2.12 The Fees include presentation of a maximum of three rounds of creative development and presentation. If the Client (acting reasonably) is unsatisfied following the presentation of three rounds then either party may terminate the Work Order and the Client will pay the Fees due to MYC.
2.13 The Client must notify any defects or problems in relation to the Works provided, within 14 days of the date of receipt of MYC’s final invoice and MYC is not liable for any claims made after that date.
3.1 Either Party may immediately terminate this Agreement by written notice to the other Party if:
3.1.1 The other Party becomes Insolvent;
3.1.2 The other Party commits any material breach of this Agreement that cannot be remedied;
3.1.3 The other Party commits any remediable material breach of this Agreement which is not remedied within 30 working days of a written notice identifying the breach and requiring its remedy.
3.2 This Agreement constitutes the whole agreement and understanding of the parties and supersedes any previous arrangements, understanding or agreement between the parties relating to the subject matter of this Agreement. Save as expressly provided, and to the extent only that they may be lawfully excluded by contract, this Agreement excludes any warranty, covenants, conditions or undertakings which may be implied by law. Nothing in this clause operates to limit or exclude any liability for fraud.
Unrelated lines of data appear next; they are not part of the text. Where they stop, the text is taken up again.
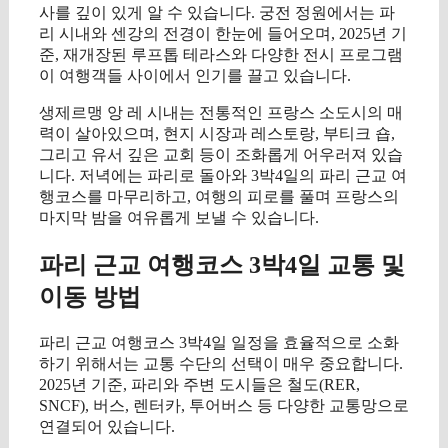
사를 깊이 있게 알 수 있습니다. 궁전 정원에서는 파
리 시내와 센강의 전경이 한눈에 들어오며, 2025년 기
준, 재개장된 루프톱 테라스와 다양한 전시 프로그램
이 여행객들 사이에서 인기를 끌고 있습니다.
생제르맹 앙 레 시내는 전통적인 프랑스 소도시의 매
력이 살아있으며, 현지 시장과 레스토랑, 부티크 숍,
그리고 유서 깊은 교회 등이 조화롭게 어우러져 있습
니다. 저녁에는 파리로 돌아와 3박4일의 파리 근교 여
행코스를 마무리하고, 여행의 피로를 풀며 프랑스의
마지막 밤을 여유롭게 보낼 수 있습니다.
파리 근교 여행코스 3박4일 교통 및
이동 방법
파리 근교 여행코스 3박4일 일정을 효율적으로 소화
하기 위해서는 교통 수단의 선택이 매우 중요합니다.
2025년 기준, 파리와 주변 도시들은 철도(RER,
SNCF), 버스, 렌터카, 투어버스 등 다양한 교통망으로
연결되어 있습니다.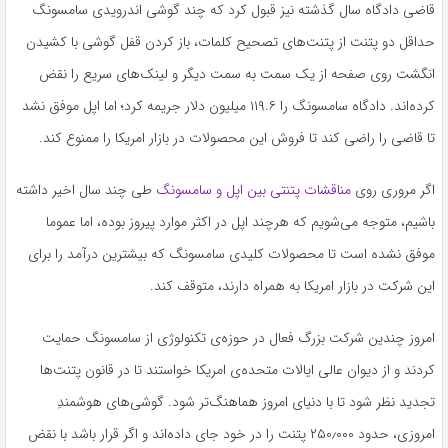
قاضی دادگاه سال گذشته نیز قبول کرد که چند گوشی اندرویدی سامسونگ
حداقل دو پتنت از پتنت‌های تصحیح کلمات، باز کردن قفل گوشی با کشیدن
انگشت روی صفحه از یک سمت به سمت دیگر و لینک‌های سریع را نقض
کرده‌اند. دادگاه سامسونگ را ۱۱۹.۶ میلیون دلار جریمه کرد؛ اما اپل موفق نشد
تا قاضی را راضی کند تا فروش این محصولات در بازار امریکا را ممنوع کند.
اگر مروری روی
مناقشات پتنتی بین اپل و سامسونگ
طی چند سال اخیر داشته
باشیم، متوجه می‌شویم که هرچند اپل در اکثر موارد پیروز بوده، اما عموما
موفق نشده است تا محصولات کلیدی سامسونگ که بیشترین درآمد را برای
این شرکت در بازار امریکا به همراه دارند، متوقف کند.
امروز چندین شرکت بزرگ فعال در حوزه‌ی تکنولوژی از سامسونگ حمایت
کردند و از دیوان عالی ایالات متحده‌ی امریکا خواستند تا در قانون پتنت‌ها
تجدید نظر شود تا با دنیای امروز هماهنگ‌تر شود. گوشی‌های هوشمندِ
امروزی، حدود ۲۵۰٫۰۰۰ پتنت را در خود جای داده‌اند و اگر قرار باشد با نقض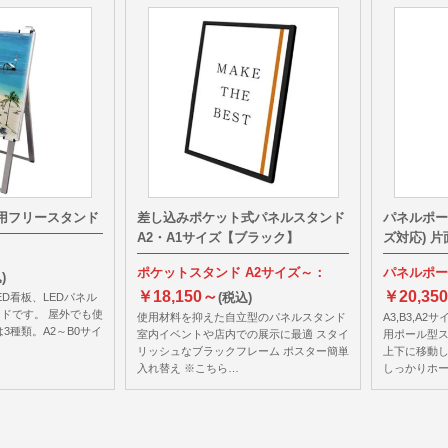
ル用フリースタンド
差し込みポケット式パネルスタンド
パネルポー
A2・A1サイズ【ブラック】
ズ対応) 
ポケットスタンド A2サイズ～：
パネルポー
)
￥18,150～
￥20,35
(税込)
ED看板、LEDパネル
ドです。 屋外でも使
使用材料を抑えた自立型のパネルスタンド
A3,B3,A
3種類。A2～B0サイ
室内イベントや店内での展示に最適 スタイ
用ポール型ス
リッシュなブラックフレーム ポスター簡単
上下に移動し
入れ替え ※こちら…
しっかりホ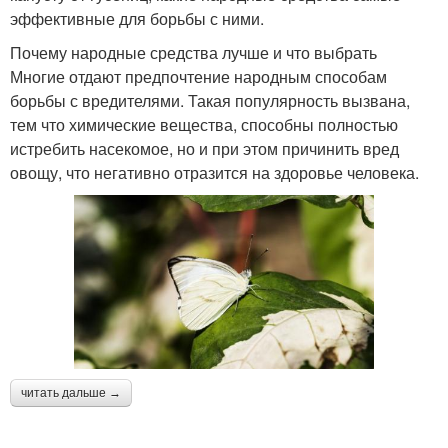
эффективные для борьбы с ними.
Почему народные средства лучше и что выбрать
Многие отдают предпочтение народным способам
борьбы с вредителями. Такая популярность вызвана,
тем что химические вещества, способны полностью
истребить насекомое, но и при этом причинить вред
овощу, что негативно отразится на здоровье человека.
читать дальше →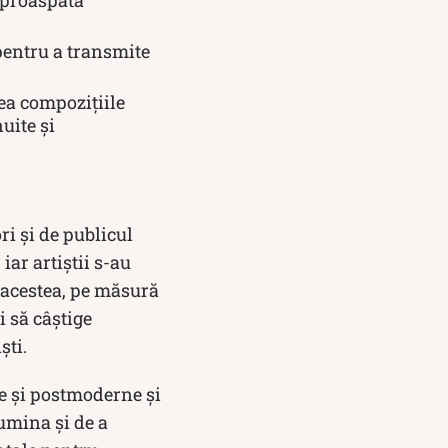
 proaspătă
 pentru a transmite
ea compozițiile
uite și
ri și de publicul
iar artiștii s-au
e acestea, pe măsură
i să câștige
ști.
e și postmoderne și
lumina și de a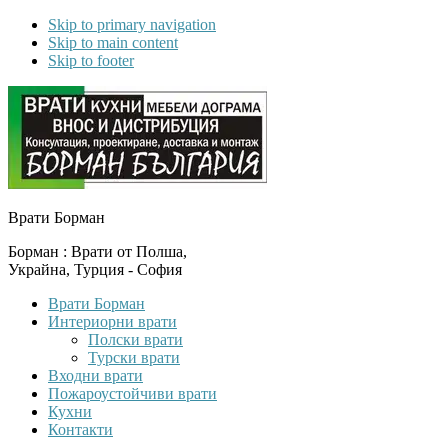
Skip to primary navigation
Skip to main content
Skip to footer
Врати Борман
Борман : Врати от Полша,
Украйна, Турция - София
Врати Борман
Интериорни врати
Полски врати
Турски врати
Входни врати
Пожароустойчиви врати
Кухни
Контакти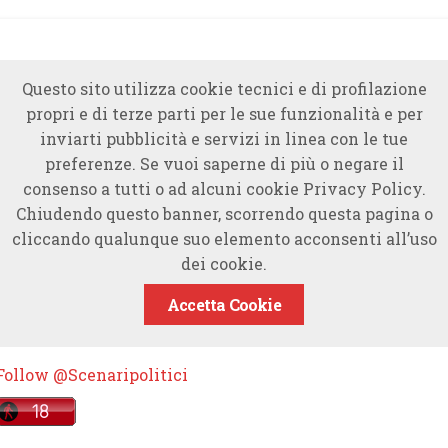
Questo sito utilizza cookie tecnici e di profilazione
propri e di terze parti per le sue funzionalità e per
inviarti pubblicità e servizi in linea con le tue
preferenze. Se vuoi saperne di più o negare il
consenso a tutti o ad alcuni cookie Privacy Policy.
Chiudendo questo banner, scorrendo questa pagina o
cliccando qualunque suo elemento acconsenti all’uso
dei cookie.
Accetta Cookie
Follow @Scenaripolitici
3.3 No term of this Agreement shall be enforceable under the Contracts (Rights of Third Parties) Act 1999 by a person who is not a party to this Agreement, but this does not affect any right or remedy of a third party which exists or is available apart from under that Act.
3.4 This Agreement and any disputes or claims arising out of or in connection with its subject matter are governed by and construed in accordance with the law of England and Wales and the parties irrevocably agree that the Court of England and Wales have exclusive jurisdiction to settle any dispute or claim that arises out of or in connection with this Agreement.
3.5 Nothing in the jurisdiction agreement in clause 4.4 shall prevent MYC from issuing proceedings to protect any Intellectual Property of MYC in any other jurisdiction worldwide.
3.6 If this agreement is lawfully terminated by either party under the terms of clause 3.1 the Intellectual Property in the Works will remain jointly owned under the terms of this agreement.